Unfortunately, even we in Baltimore have lost sight of this distinction. Had the Battle at North Point not been fought, or had the Americans there not prevailed, the British bombardment of Fort McHenry might have been successful.
Next year, the Defenders' Day Committee located in Baltimore County, will put on its ninth annual commemoration the day before Fort McHenry's celebrations. All in the metropolitan area are invited to attend this event, which seeks to remind everyone of the reason for the holiday.
It seems to me that if you wanted to recall the liberation of Holland and the airborne operation of Sept. 17, 1994, you could do better than show a picture of a weeping British veteran at a memorial for yet another British failure, Arnhem.
The British Army was worn out and unable to fulfill Field Marshal Montgomery's ambitions in Holland, just as they had failed in Normandy and at the Falaise Pocket.
The British were two days late in reaching the 101st Airborne Division, the first division in line along the corridor that, according to Montgomery, was to open into northern Germany and end the war in the fall. Those two days led to the destruction of the 1st British Airborne Division in Arnhem.
Enough of teary British veterans remembering failures. Remember instead the successful American airborne divisions which did their best to get Montgomery's British Army over the rivers and canals of Holland but were victimized by the failure of tired, ineffective troops led by a deluded English marshal.
Gerald B. Johnston
On Sept. 19, Michael Langbaum repeats a foolish argument: "However, we do have the National Guard stationed around the state to help protect the citizenry in case of war or other emergency situations. Make no mistake, this is war and the guard should be called into action."

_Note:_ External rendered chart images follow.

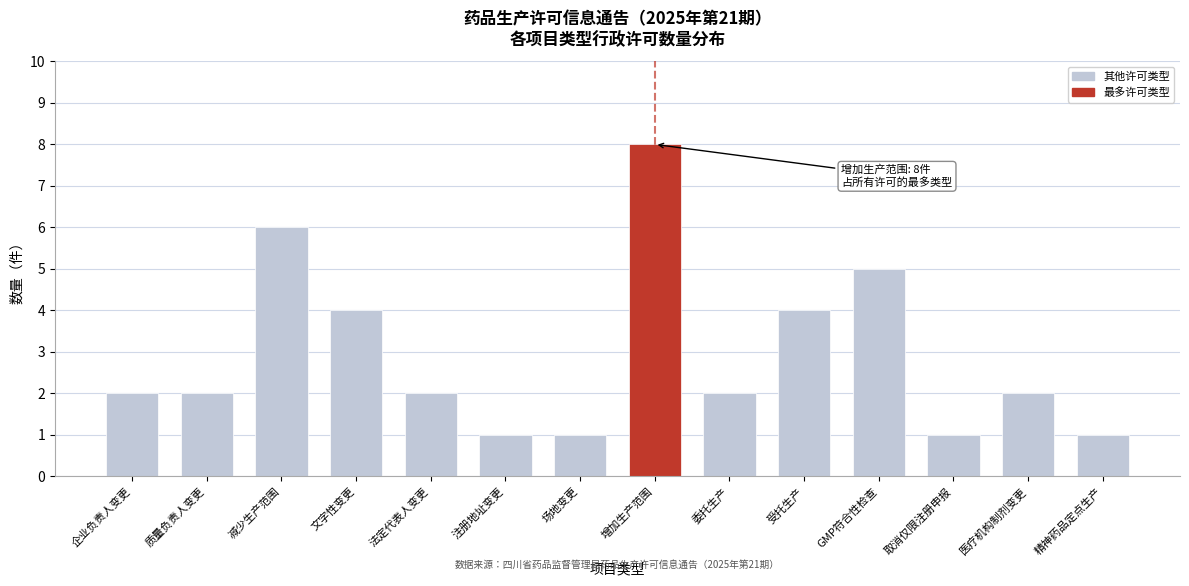

Reading left to right, transcribe all the data shown in this chart.

2	2	6	4	2	1	1	8	2	4	5	1	2	1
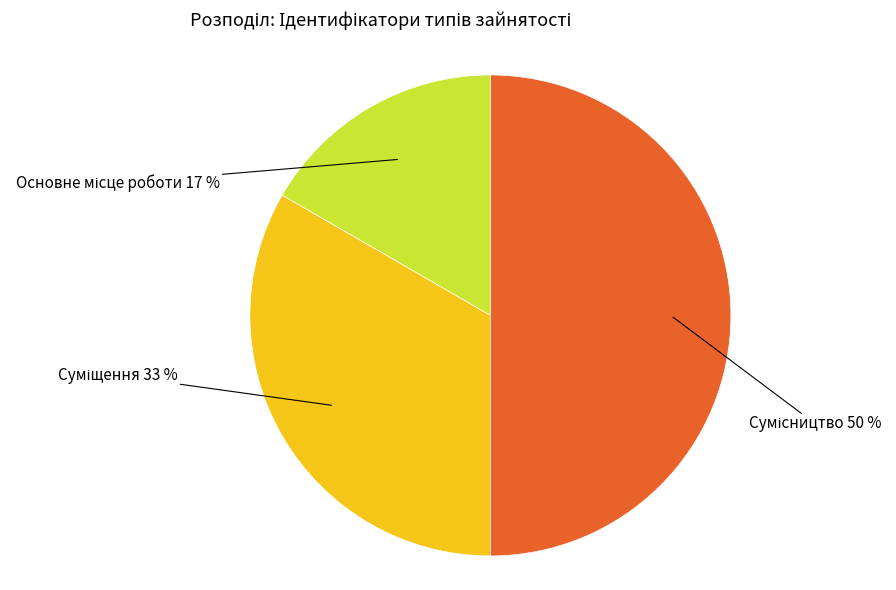

To the nearest percent, what is the average slice percentage?

33%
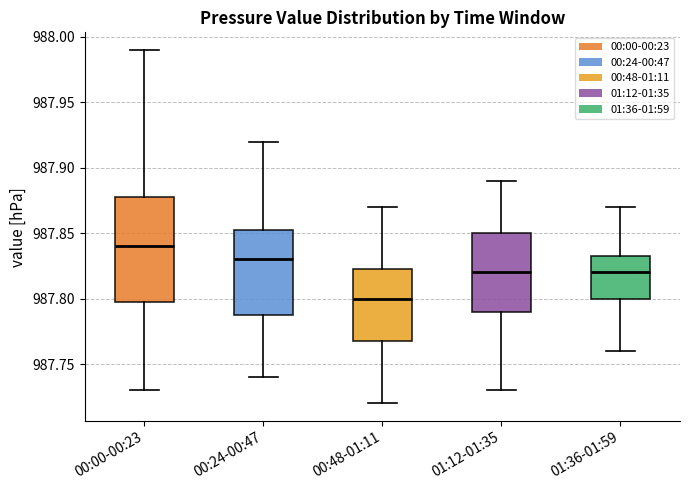

Reading left to right, read every box against the y-axis: the position of its median line, the range the box covers, and the ends of its whiskers. The values are not printed on the chart, so give them approximately, as read against the axis.

00:00-00:23: median 987.840, box 987.800 to 987.880, whiskers 987.730 to 987.990
00:24-00:47: median 987.830, box 987.790 to 987.855, whiskers 987.740 to 987.920
00:48-01:11: median 987.800, box 987.770 to 987.825, whiskers 987.720 to 987.870
01:12-01:35: median 987.820, box 987.790 to 987.850, whiskers 987.730 to 987.890
01:36-01:59: median 987.820, box 987.800 to 987.835, whiskers 987.760 to 987.870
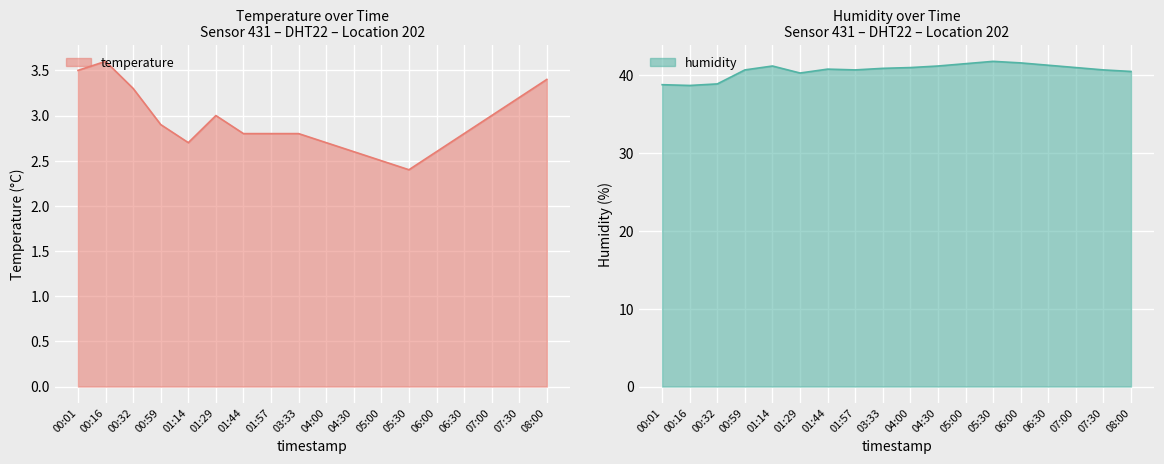

How many interior local peaks does the humidity series have?

3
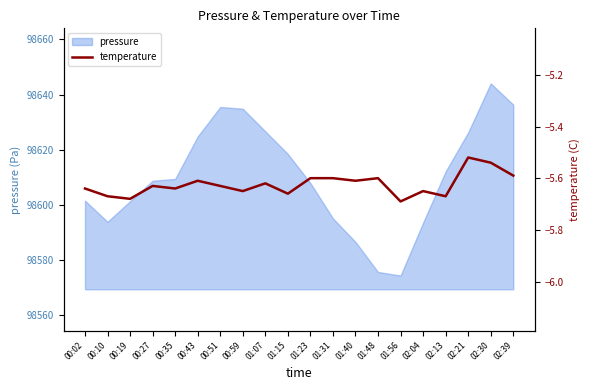

Is it true that pressure equals 98612.1 at 02:13?

True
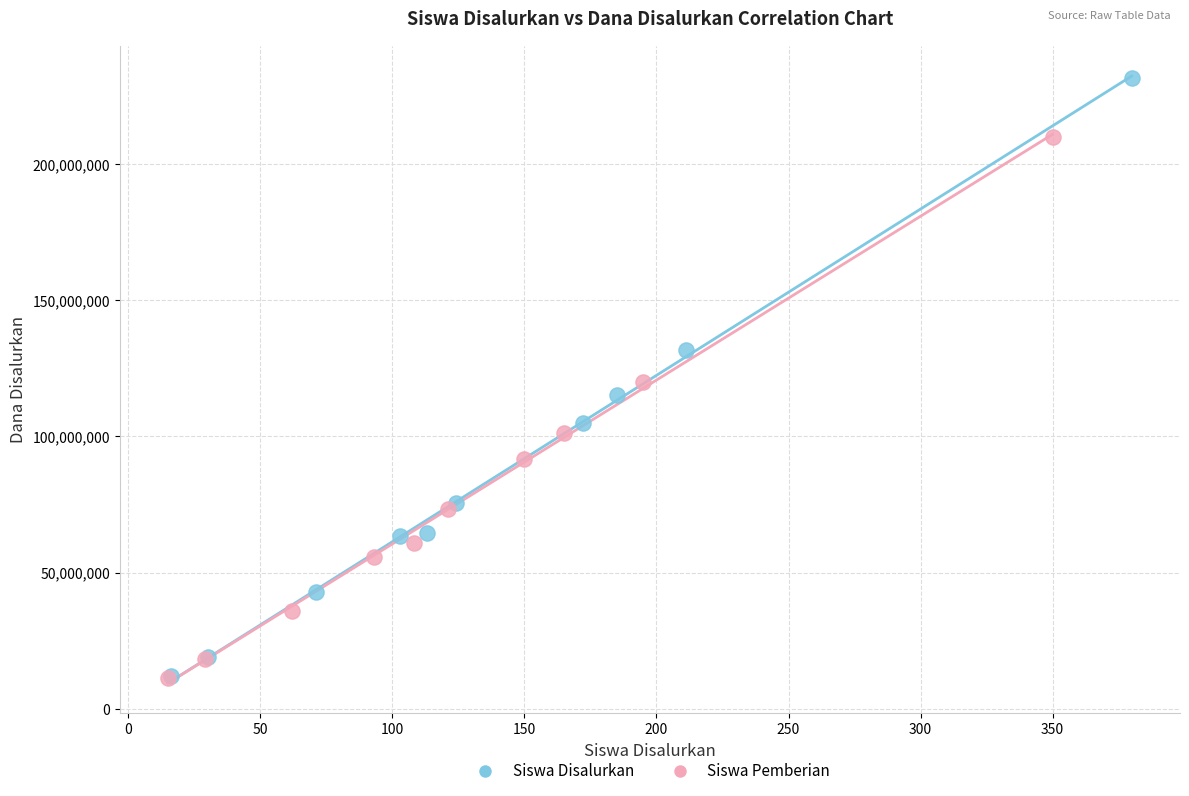

Which series has the largest Y range (max minus min)?

Siswa Disalurkan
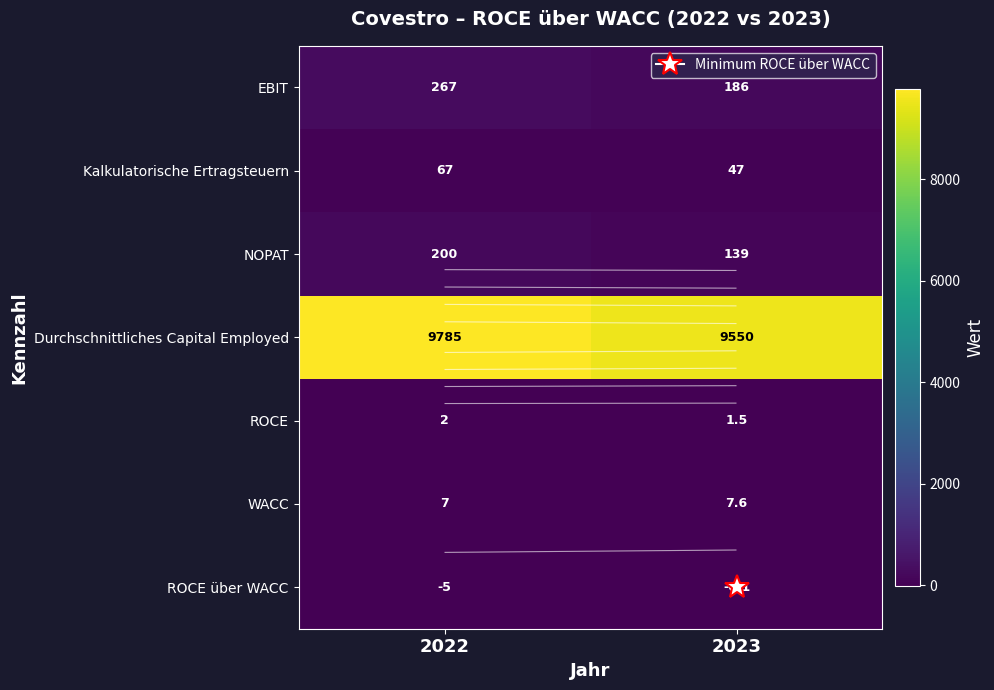

Which series has the widest spread of values?

Durchschnittliches Capital Employed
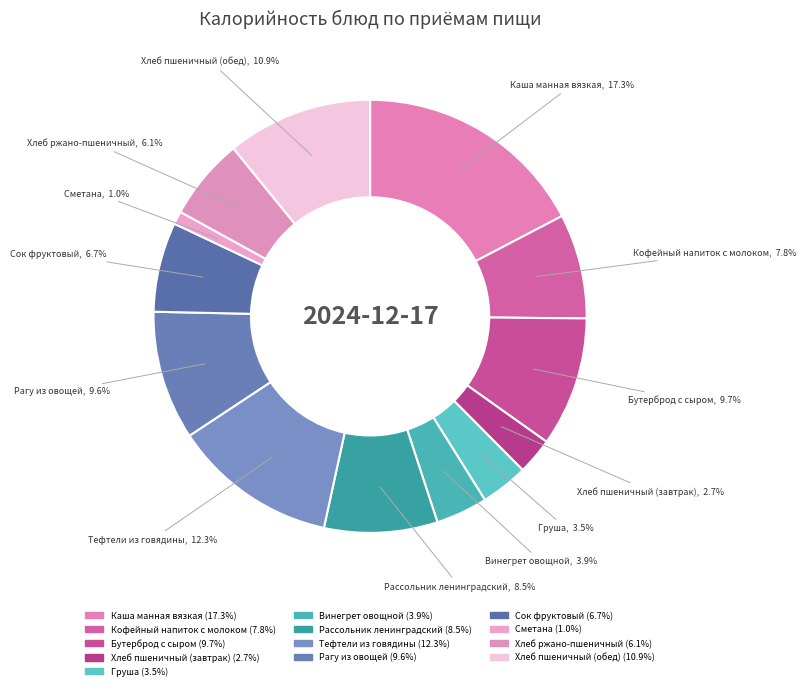

How many segments does this pie chart have?

13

The National Guard (a reserve component of the Army and Air Force that can be used briefly in local emergencies by a state governor so long as the Pentagon makes no objection) is not available as such for use as auxiliary civil police.
Soldiers are not even trained for any such role.
What Mr. Langbaum has in mind is the imposition of martial rule, meaning indefinite suspension of the Constitution, especially the writ of habeas corpus.
This was last done in Baltimore by President Lincoln, and conse
quently our official state song begins: "The despot's heel is on thy shore, Maryland, my Maryland."
If martial rule seems necessary, the Pentagon will send in the Regular Army, not reservists such as National Guard troops (except as auxiliaries).
A general would take over from the governor. The judicial system would consist of courts-martial supervised by the Pentagon's judge advocate general.
Since the very purpose of martial rule is to restore the civil power as soon as possible, the military government of Hawaii stayed in power too long, during World War II, and hence got severely reprimanded by the Supreme Court
What could a state governor do beside seeking help from the Pentagon? He could ask the legislature to activate the State Guard -- the militia contemplated by the Second Amendment.
This consists of all reasonably fit male citizens between the ages of 18 and 45 who have duly provided themselves with small arms, preferably those which are militarily appropriate. And such militiamen could be trained and controlled as auxiliaries by the police.
Thus the likes of Mr. Langbaum would find themselves in the role of militiamen, helping to guard their neighbors instead of demanding that only those members of the community with uniforms in their closets make all the sacrifices and face all the dangers of the streets.
In fine, let Mr. Langbaum arm himself, join with his neighbors and help the police to guard the likes of me who did their share of shooting long ago.